Note that in the old design, we can fully control AFL, so that we can create a new input file for the next execution, use the same timeout, or disable the auto-scaled timeout to avoid aforementioned challenges.

Pending Development Decisions

Currently, there are many steps which we are hesitating to take. We may need to carefully evaluate them. If you have any suggestion, please kindly let us know. We are happy to take any possible discussion about improving StochFuzz.

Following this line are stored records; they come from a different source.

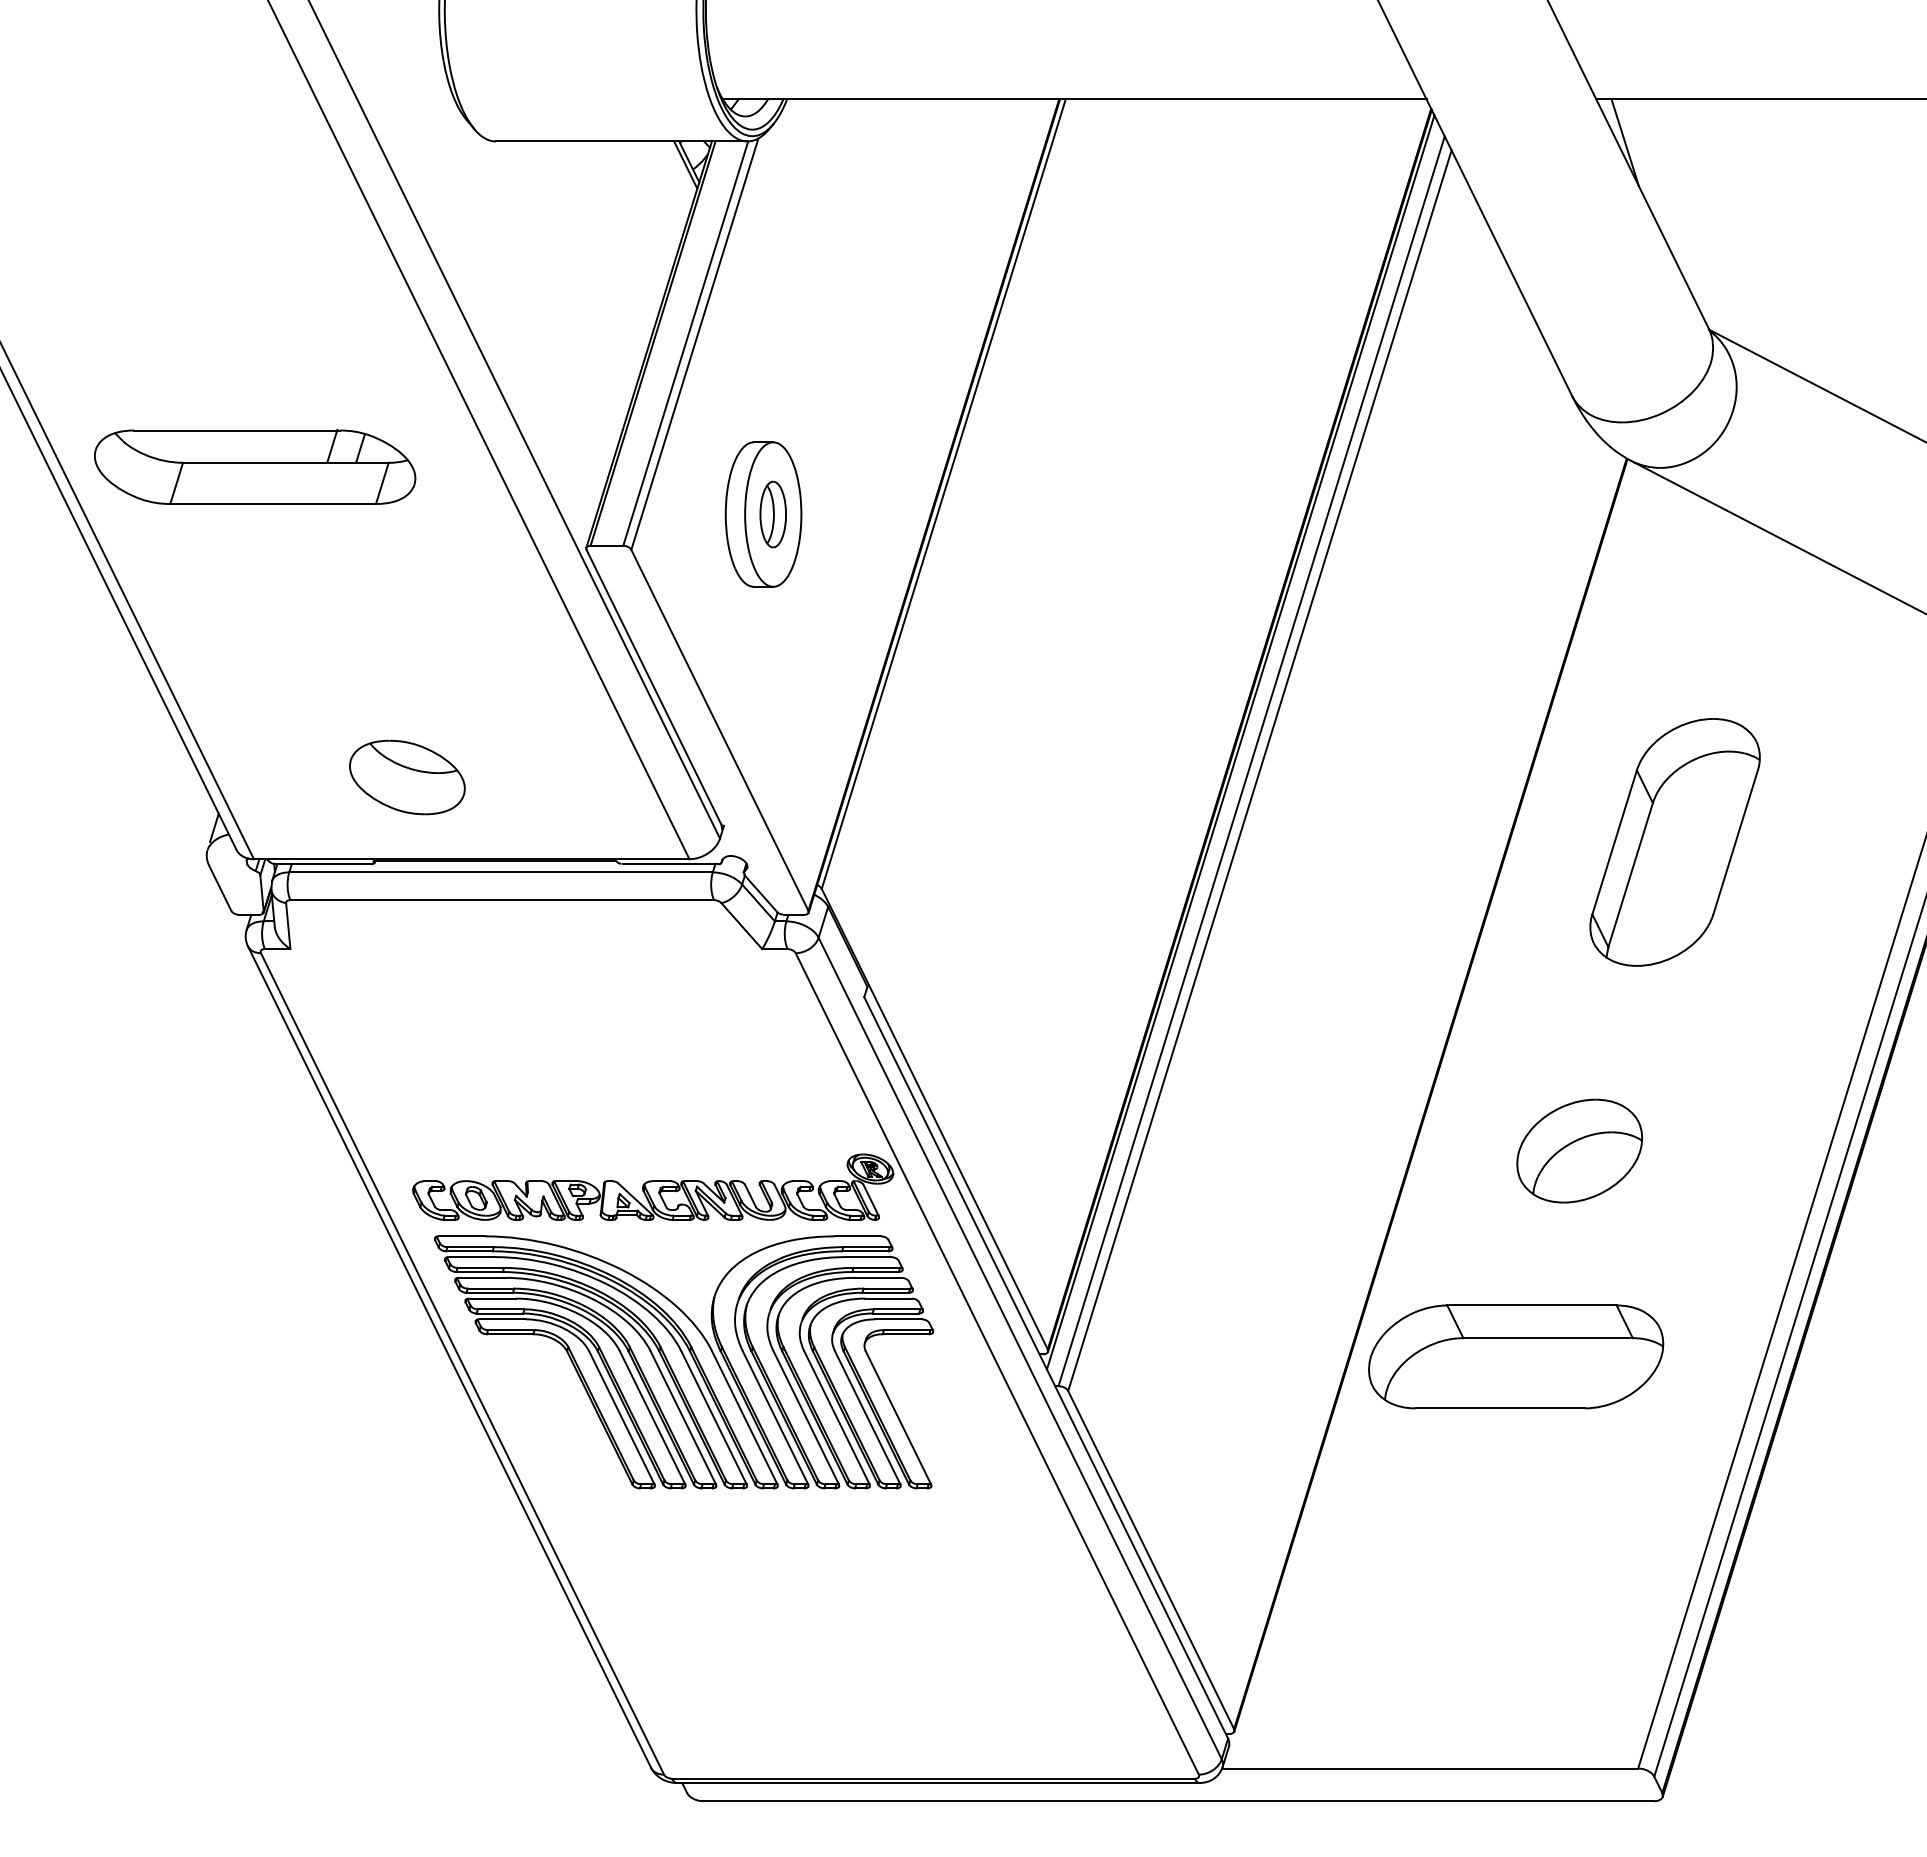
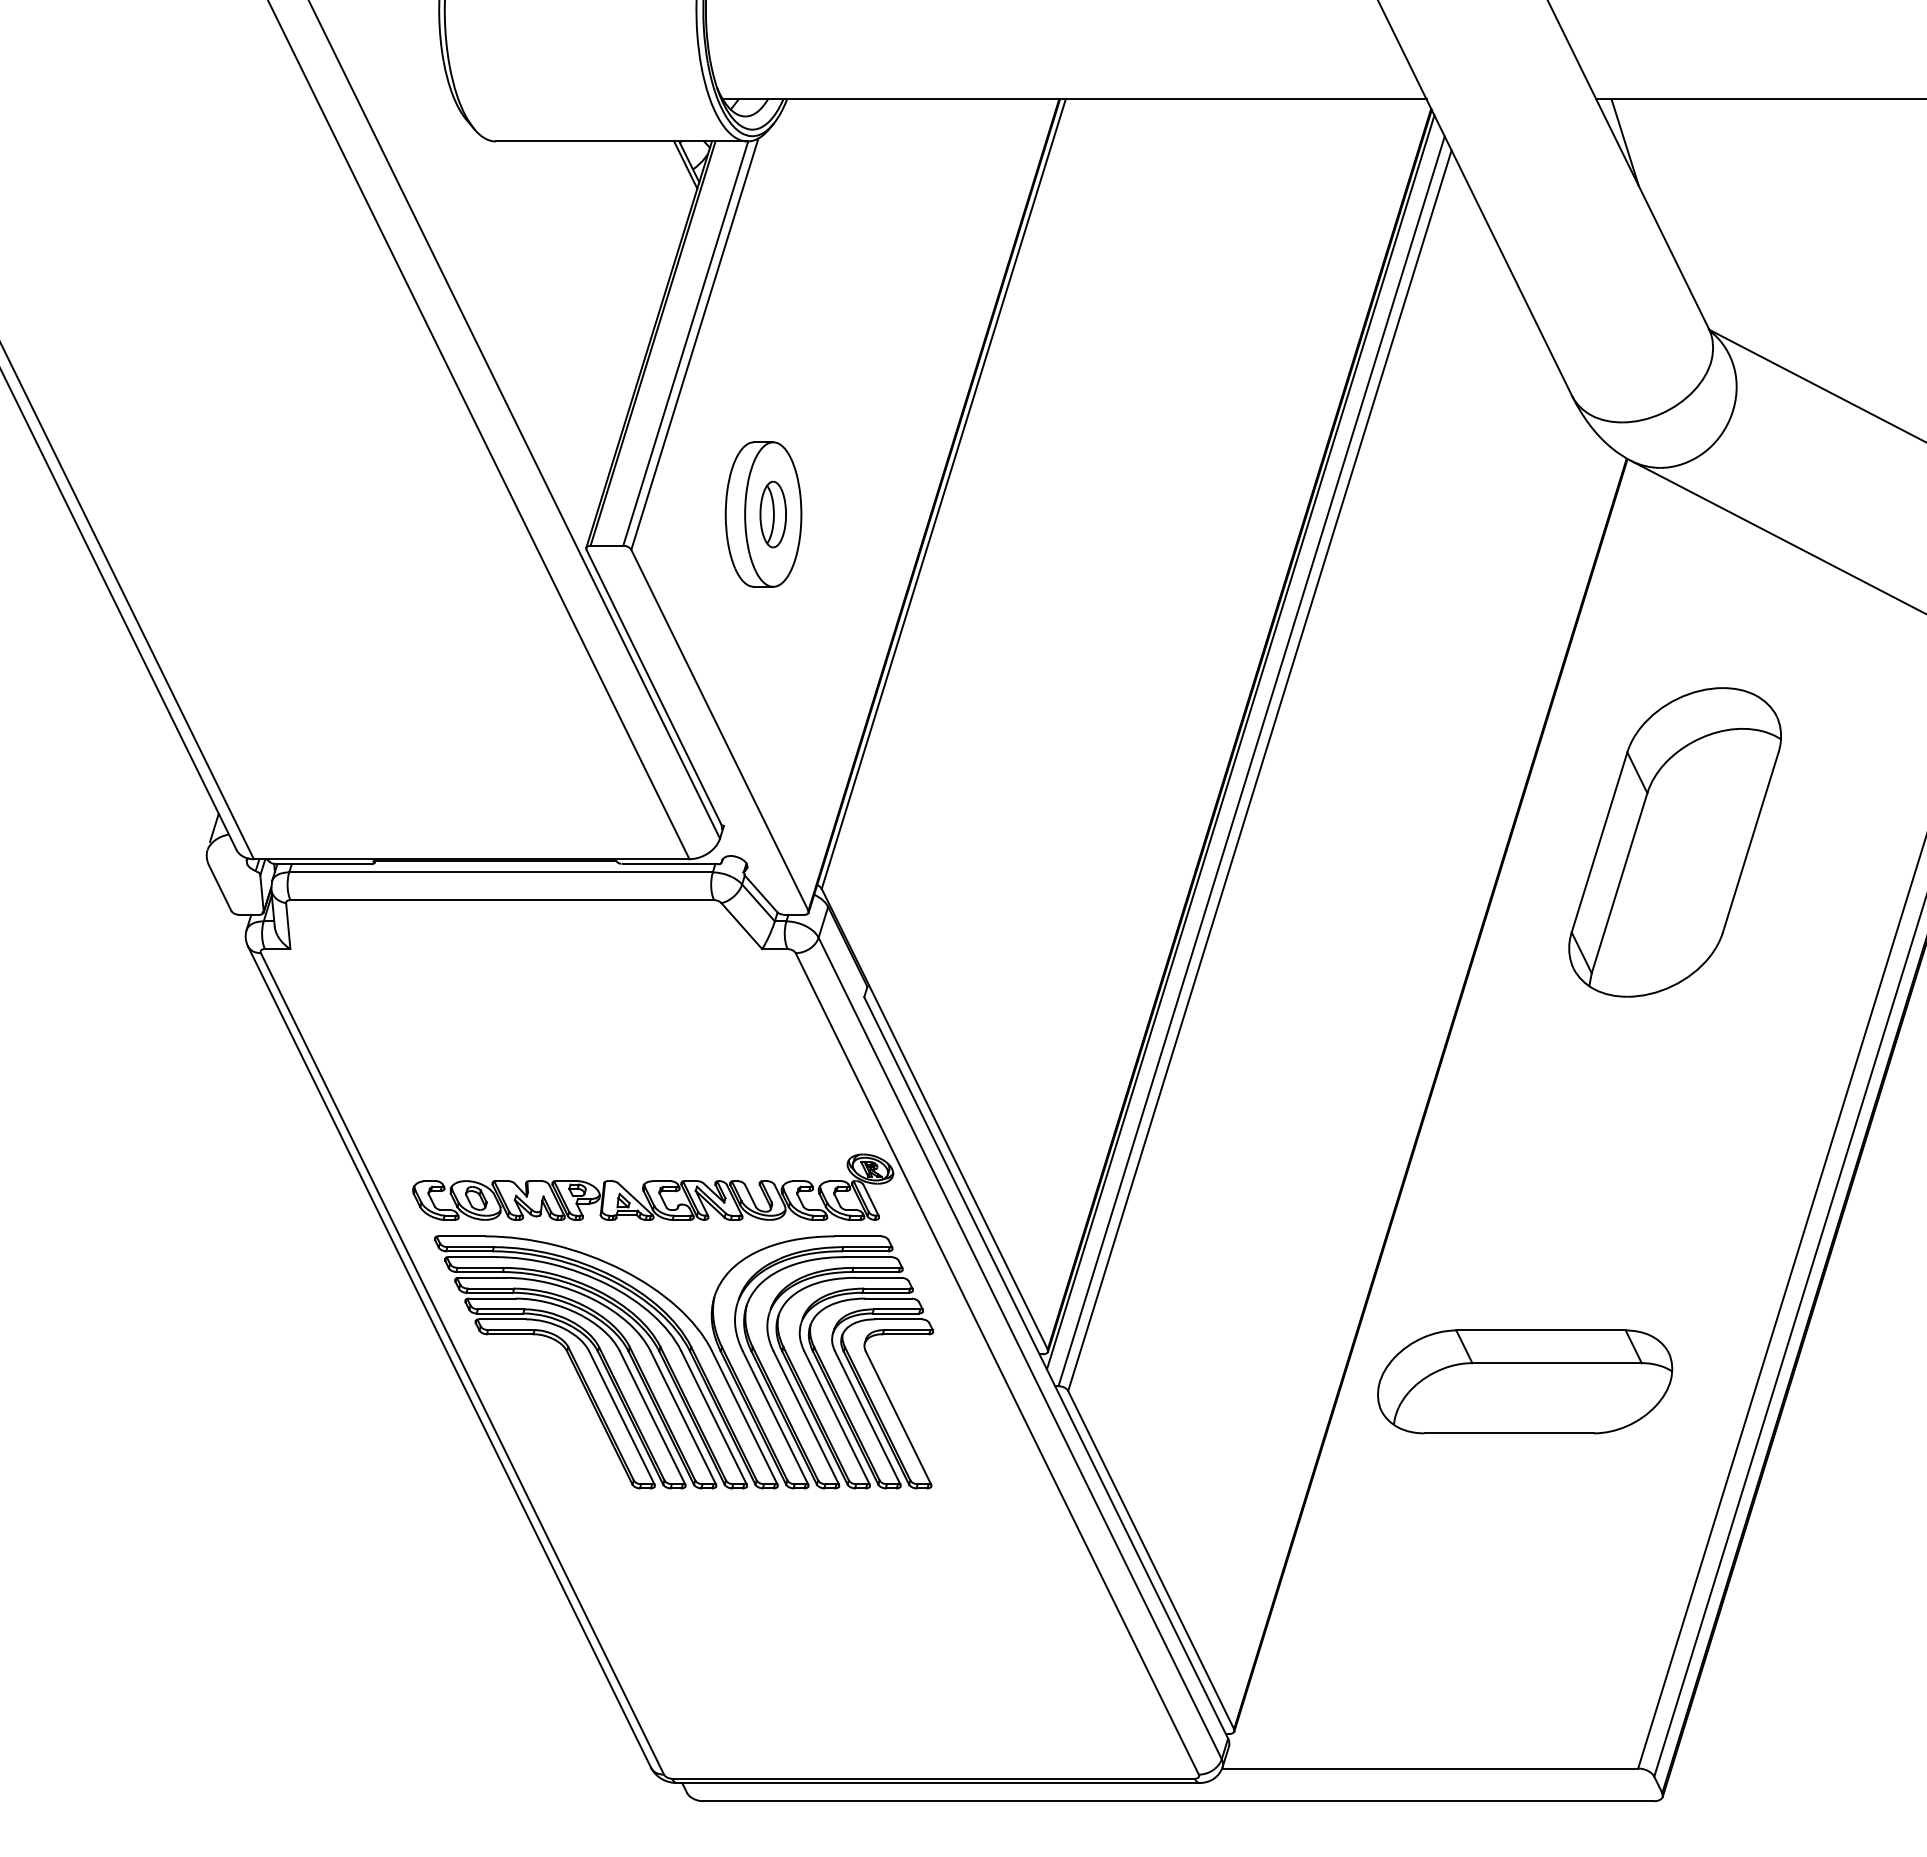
part at (255, 466): present -> none
part at (407, 777): present -> none
part at (1674, 842) size: 172x249 px -> 214x311 px
part at (1579, 1150): present -> none
part at (1516, 1356) position: (1516, 1356) -> (1525, 1381)
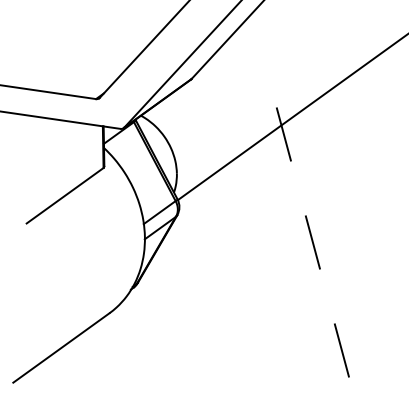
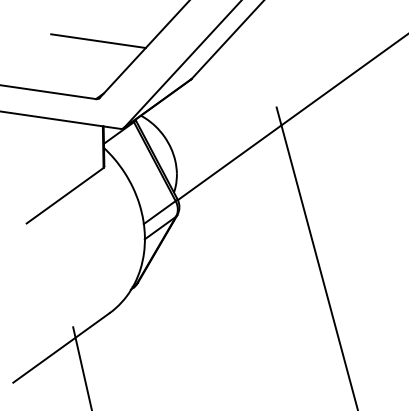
line at (98, 41): none -> present
line at (317, 258): dashed -> solid
line at (82, 367): none -> present
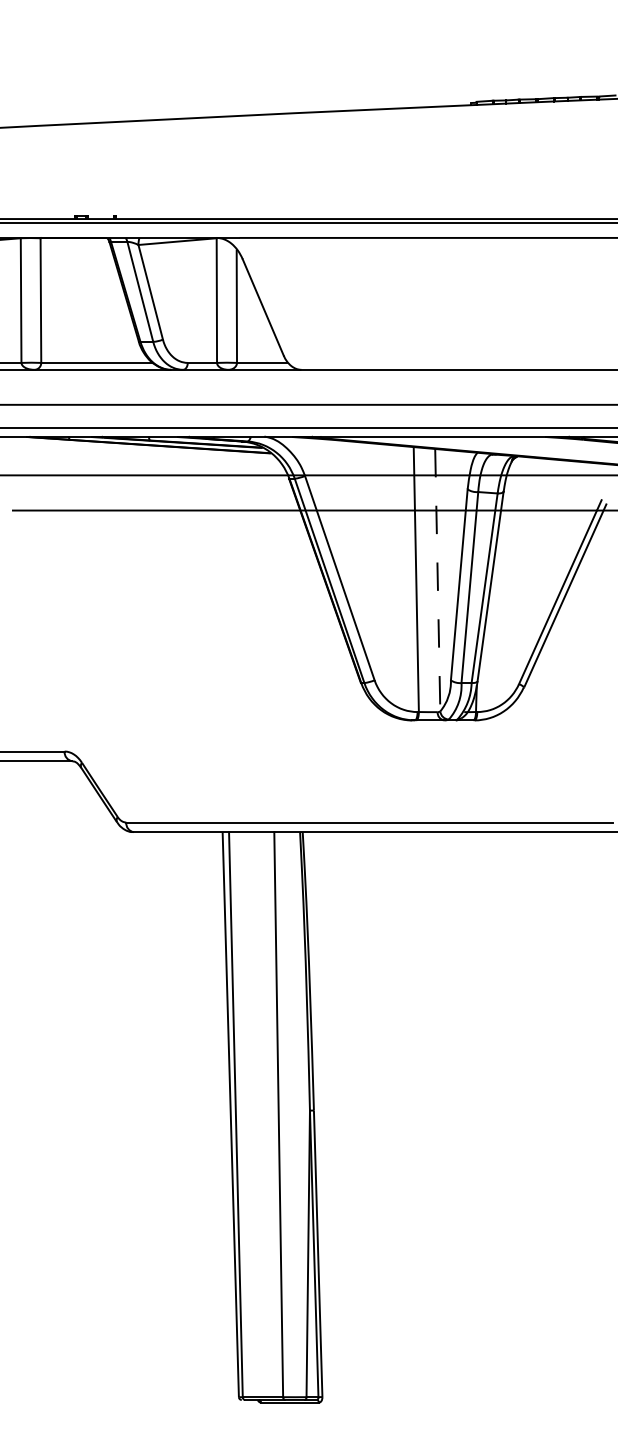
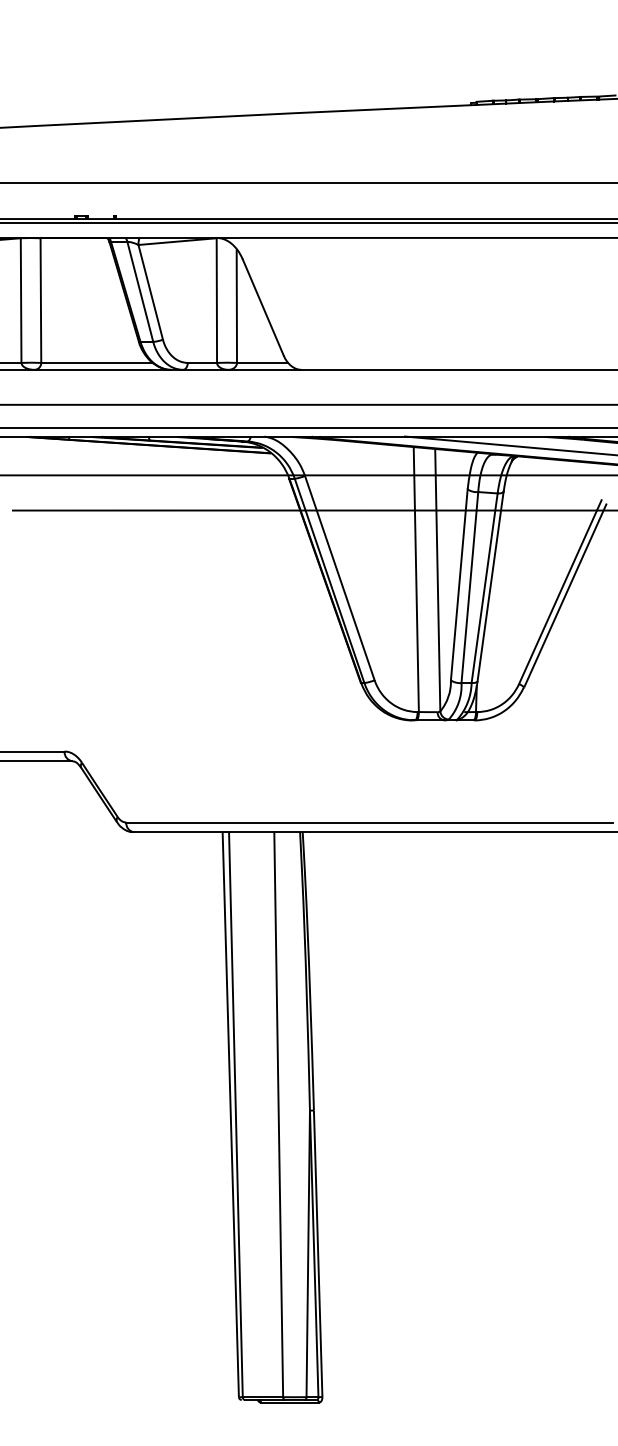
line at (308, 182): none -> present
line at (509, 445): none -> present
line at (437, 580): dashed -> solid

  • Currently, we use a lookup table to translate indirect call/jump on the fly. We are not sure whether it is necessary because simply patching a jump instruction at the target address may also work well. Note that a large lookup table may increase the cache missing rate and the overhead of process forking.
  • For now, to support the advanced strategy, we maintain a retaddr mapping and do O(log n) online binary searching to find the original retaddr when unwinding stack. It may be better to maintain a retaddr lookup table which supports O(1) looking up. But also, this lookup table will extremely increase the memory usage as well as the cache missing rate and the overhead of process forking.
  • Hook more signals to collect address information for a better error diagnosis, which, on the other hand, may cause conflicts of signal handlers set by the subject program.